Conflict at the Workplace
Human resource managers in various organizations have reportedly asserted that they usually spend between thirty percent and sixty-five percent of their time handling issues related to disputes or conflicts amongst employees (McConnon & McConnon, 2008). The degree and intensity of a conflict between employees usually vary. Some conflicts may be mild while others may be violent. Violent conflicts often lead to physical confrontations and exchange of blows. According to Kaye (2011), the amount of conflicts at the workplace is usually high enough due to the increase in number of employees as an organization grows and becomes larger.
Causes of Conflicts
Conflicts at the workplace are caused by personality issues, tension, competition for organizational resources, non-compliance with rules, regulations, policies and procedures, coercion and ineffective supervision of employees, excessive workloads, doubling-up of responsibilities and authority, resistance to change and poor communication within the organization. In addition, socio-cultural differences, lack of recognition and respect amongst workers and personal problems have also been cited as the major causes of conflicts at the workplace.
Consequences of Conflicts at the Workplace
The effects of conflicts at the workplace can be broadly categorized into two; positive and negative consequences. Positive consequences include the ability of conflicts to create room for discussions and encourage dialogues, cultivation of creative and critical thinking, encourage development of improved solutions to problems and increased involvement of employees in affairs of the organization. Conflicts also lead to better understanding amongst employees within the organization. Negative consequences of conflicts include decline in production, frictional or unhealthy relationships and creation of feelings of displeasure, bitterness, hatred and anger amongst workers. These feelings often lead to physical attacks amongst the grieved parties. Conflicts also increase job insecurity, uncooperativeness and absenteeism.

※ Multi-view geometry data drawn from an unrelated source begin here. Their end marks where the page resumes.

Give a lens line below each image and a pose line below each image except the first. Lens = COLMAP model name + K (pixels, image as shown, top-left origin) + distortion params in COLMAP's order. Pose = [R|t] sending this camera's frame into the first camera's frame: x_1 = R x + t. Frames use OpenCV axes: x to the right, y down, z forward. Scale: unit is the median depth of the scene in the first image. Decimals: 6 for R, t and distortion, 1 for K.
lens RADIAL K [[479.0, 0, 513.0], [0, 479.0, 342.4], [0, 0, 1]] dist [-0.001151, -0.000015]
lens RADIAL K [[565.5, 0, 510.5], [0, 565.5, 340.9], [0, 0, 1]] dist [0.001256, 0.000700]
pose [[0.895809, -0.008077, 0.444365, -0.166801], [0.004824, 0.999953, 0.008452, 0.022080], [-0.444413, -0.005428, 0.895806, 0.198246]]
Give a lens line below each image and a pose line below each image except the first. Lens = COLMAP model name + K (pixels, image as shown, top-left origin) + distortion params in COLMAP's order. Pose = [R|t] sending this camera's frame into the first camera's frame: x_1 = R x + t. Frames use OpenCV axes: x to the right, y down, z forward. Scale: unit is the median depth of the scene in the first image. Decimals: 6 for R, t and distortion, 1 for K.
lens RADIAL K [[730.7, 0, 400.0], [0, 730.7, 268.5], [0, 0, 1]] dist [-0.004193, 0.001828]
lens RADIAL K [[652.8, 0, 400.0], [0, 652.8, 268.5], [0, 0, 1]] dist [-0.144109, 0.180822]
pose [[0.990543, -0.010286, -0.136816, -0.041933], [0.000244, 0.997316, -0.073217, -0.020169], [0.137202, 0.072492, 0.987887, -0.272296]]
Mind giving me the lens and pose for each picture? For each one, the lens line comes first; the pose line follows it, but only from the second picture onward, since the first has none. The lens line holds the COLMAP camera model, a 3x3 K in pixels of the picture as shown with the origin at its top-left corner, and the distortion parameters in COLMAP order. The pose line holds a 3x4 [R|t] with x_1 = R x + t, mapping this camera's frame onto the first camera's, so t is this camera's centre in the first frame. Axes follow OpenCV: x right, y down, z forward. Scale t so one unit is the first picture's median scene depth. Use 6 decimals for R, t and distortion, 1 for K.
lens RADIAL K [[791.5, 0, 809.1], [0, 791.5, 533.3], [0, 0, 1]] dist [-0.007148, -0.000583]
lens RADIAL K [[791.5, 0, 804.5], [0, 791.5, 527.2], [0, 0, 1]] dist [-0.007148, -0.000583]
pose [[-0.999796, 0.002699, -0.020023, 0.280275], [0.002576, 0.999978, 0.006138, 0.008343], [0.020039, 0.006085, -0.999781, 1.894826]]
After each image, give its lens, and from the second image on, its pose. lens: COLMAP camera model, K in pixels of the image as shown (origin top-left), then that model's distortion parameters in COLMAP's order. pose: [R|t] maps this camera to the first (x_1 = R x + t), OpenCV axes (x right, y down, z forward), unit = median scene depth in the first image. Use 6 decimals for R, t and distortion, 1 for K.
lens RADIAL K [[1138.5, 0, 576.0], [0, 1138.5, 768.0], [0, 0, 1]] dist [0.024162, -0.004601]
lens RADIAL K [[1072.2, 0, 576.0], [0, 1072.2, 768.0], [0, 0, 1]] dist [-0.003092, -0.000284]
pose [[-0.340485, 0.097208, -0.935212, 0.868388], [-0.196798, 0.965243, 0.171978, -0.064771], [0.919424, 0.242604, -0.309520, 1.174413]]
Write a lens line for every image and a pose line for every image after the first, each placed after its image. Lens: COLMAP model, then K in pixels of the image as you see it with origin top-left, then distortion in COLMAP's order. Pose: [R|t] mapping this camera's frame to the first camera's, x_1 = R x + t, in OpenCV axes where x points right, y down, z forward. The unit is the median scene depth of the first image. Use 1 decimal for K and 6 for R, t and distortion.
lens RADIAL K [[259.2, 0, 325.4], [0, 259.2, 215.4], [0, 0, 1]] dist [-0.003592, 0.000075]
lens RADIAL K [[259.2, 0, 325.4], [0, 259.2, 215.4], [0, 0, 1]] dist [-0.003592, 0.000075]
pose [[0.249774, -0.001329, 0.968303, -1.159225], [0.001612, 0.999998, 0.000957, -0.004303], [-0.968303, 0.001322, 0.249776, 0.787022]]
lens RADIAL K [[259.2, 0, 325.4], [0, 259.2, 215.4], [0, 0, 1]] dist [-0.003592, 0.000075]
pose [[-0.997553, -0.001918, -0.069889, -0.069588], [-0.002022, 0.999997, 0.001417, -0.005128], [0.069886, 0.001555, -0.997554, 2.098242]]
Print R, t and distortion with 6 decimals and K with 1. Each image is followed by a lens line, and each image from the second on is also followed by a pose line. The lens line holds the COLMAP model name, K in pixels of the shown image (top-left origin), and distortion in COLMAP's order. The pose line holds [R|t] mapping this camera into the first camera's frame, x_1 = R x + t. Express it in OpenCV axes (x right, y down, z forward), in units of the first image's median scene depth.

Management of Conflict at the Workplace
Conflict management involves identification of various approaches to deal with conflicts at the workplace. Conflict management at the workplace entails effective use of communication skills, problem solving abilities, negotiation skills and paying attention to needs, concerns and interests of employees (Master & Albright, 2011). Conflict management usually aims at eliminating the disagreement by providing effective solutions to the underlying problems. The most common approaches to conflict management include accommodation, collaboration, compromising, avoidance and competing. The choice of the necessary approach depends on the nature of the conflict, goals of the parties involved and the perceived consequences. McConnon and McConnon (2008) also state that effective management of conflicts requires early intervention.
In my view, conflicts are part and parcel of our lives. Thus, organizations should develop and formulate appropriate techniques of preventing and solving conflicts at the workplace. Every organization faces unique conflicts; hence appropriate approaches must be developed to manage the conflicts.